Once or twice i have mentioned going off to barbecues at Shane and Hannah's house. They live in South Seattle, in a nice little cottage home with a perfect front yard for having too many people over and roasting dead animal of all varieties and occasionally veggie patties/tofu. the neighborhood is like a lot of neighborhoods in this city--two blocks one way will get you castles over looking the lake, with automatic gates and personal arboretums. The other direction will get you derelict, run down, and depressed....a land where your car WILL get broken into or just not be there when you get done eating the aforementioned dead something. The home is inhabited by a zoo of animals, including Trapper the dog and Hoolihan the cat (who will spend hours pouncing on things). It usually reeks of good company and hospitality--dinners or bbqs are never just dinners or bbqs, they are celebrations, fiestas, ur so money parties, or Hanukkah extravaganzas. They always remember the names of the randoms who turn up--and inquire about them even long after the fact (Dus).

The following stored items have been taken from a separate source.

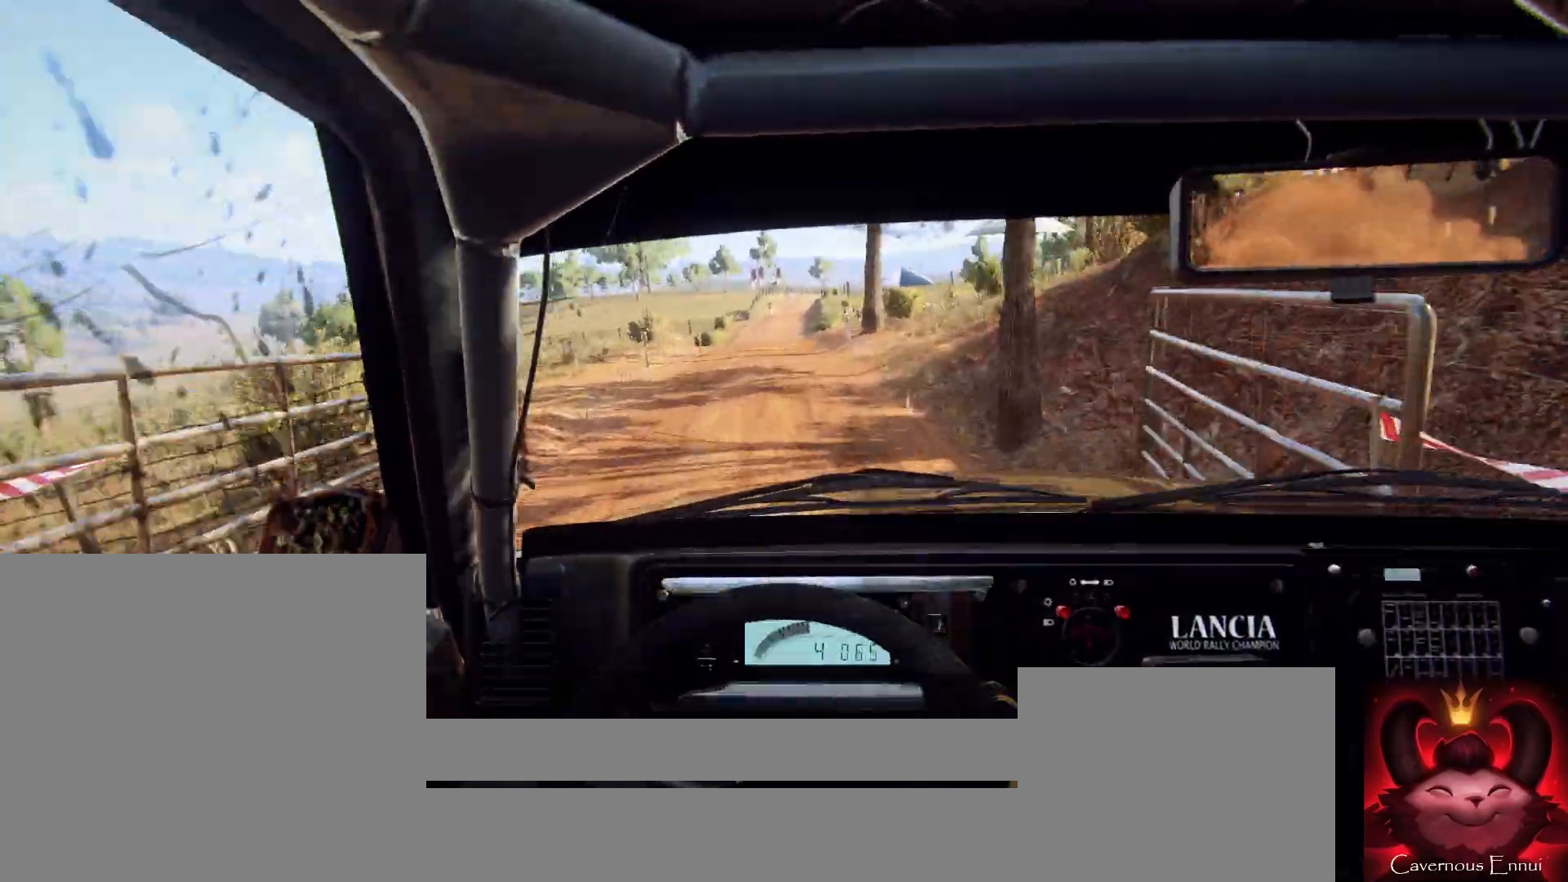
{"buttons": [], "left_stick": "down-left", "right_stick": "up", "events": [[167, "left_stick", "center"], [200, "right_stick", "up"], [367, "left_stick", "down-left"]]}
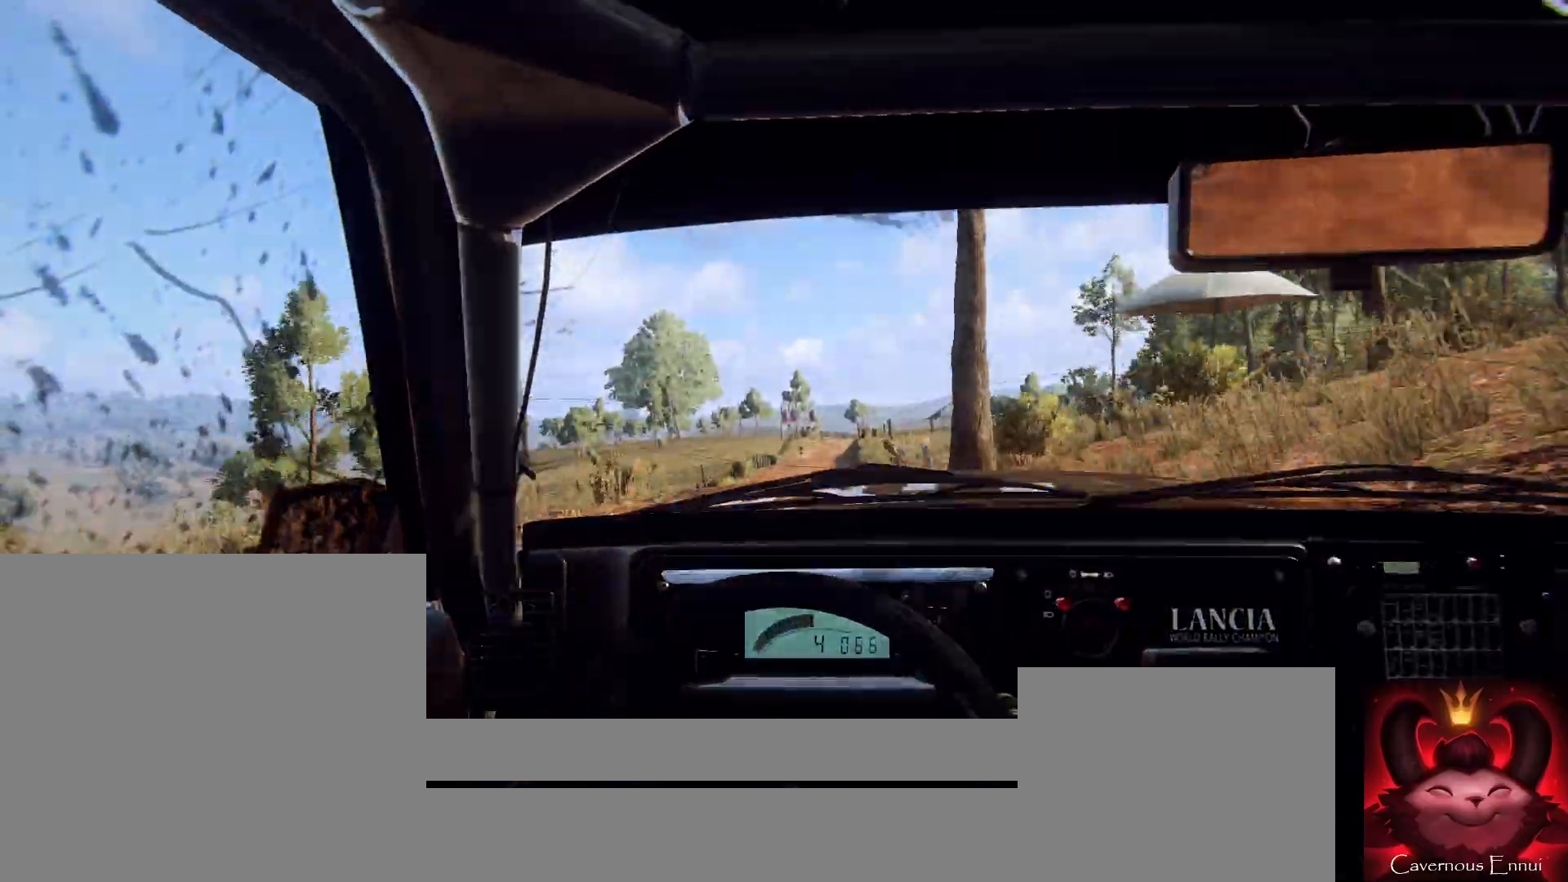
{"buttons": [], "left_stick": "center", "right_stick": "center", "events": [[67, "left_stick", "center"], [233, "left_stick", "left"], [300, "left_stick", "center"], [400, "right_stick", "center"]]}
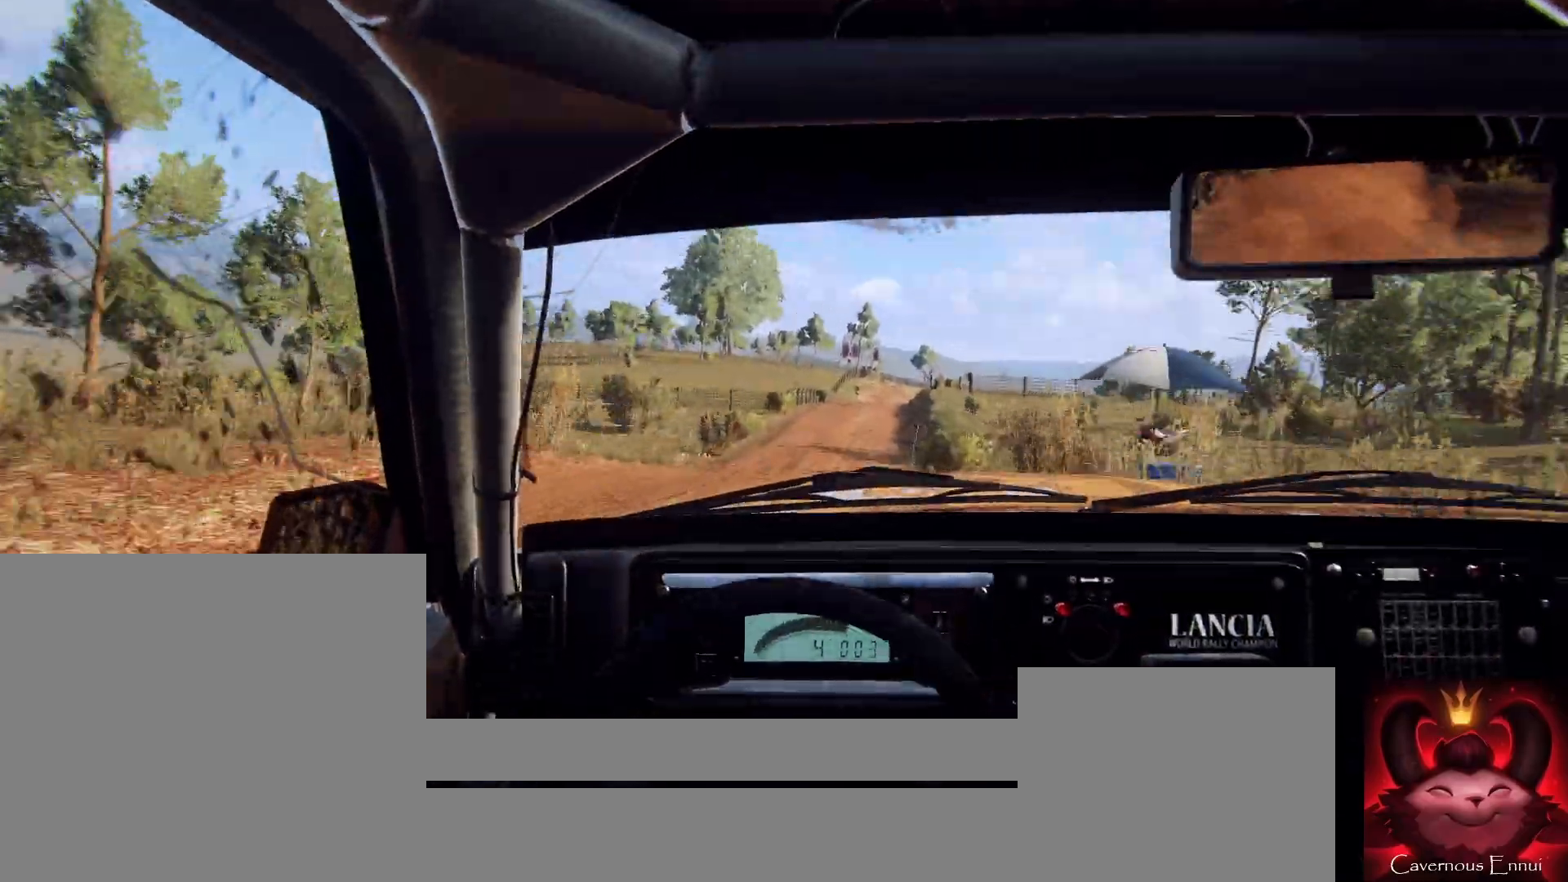
{"buttons": [], "left_stick": "center", "right_stick": "up", "events": [[167, "left_stick", "right"], [433, "left_stick", "left"], [500, "left_stick", "center"], [500, "right_stick", "up"]]}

I tell you all this to paint a picture because i don't really have one of my own today.
Yesterday, when they awoke, the residents of said casa discovered that the home had fallen prey to a cross-bow attack. No, seriously, someone shot the house with a crossbow. One side of the house borders a road and the other an alley. The "Dungeons and Dragons Gone Wrong" style attack (Shane's words, not mine) drew a rare 'wow and i thought i'd seen it all' (the real words were something like i'm never going to see this again, but i can't remember so i'm making something up) from the cop who arrived to inspect the damage.
So, beware Seattlites, there is a crossbow bandit running amok in south seattle!! and to the rest of the world, rest assured, the level of hoodlum-geekdom this requires can only be obtained in the land of MS, Amazon, Adobe, and the Google outpost.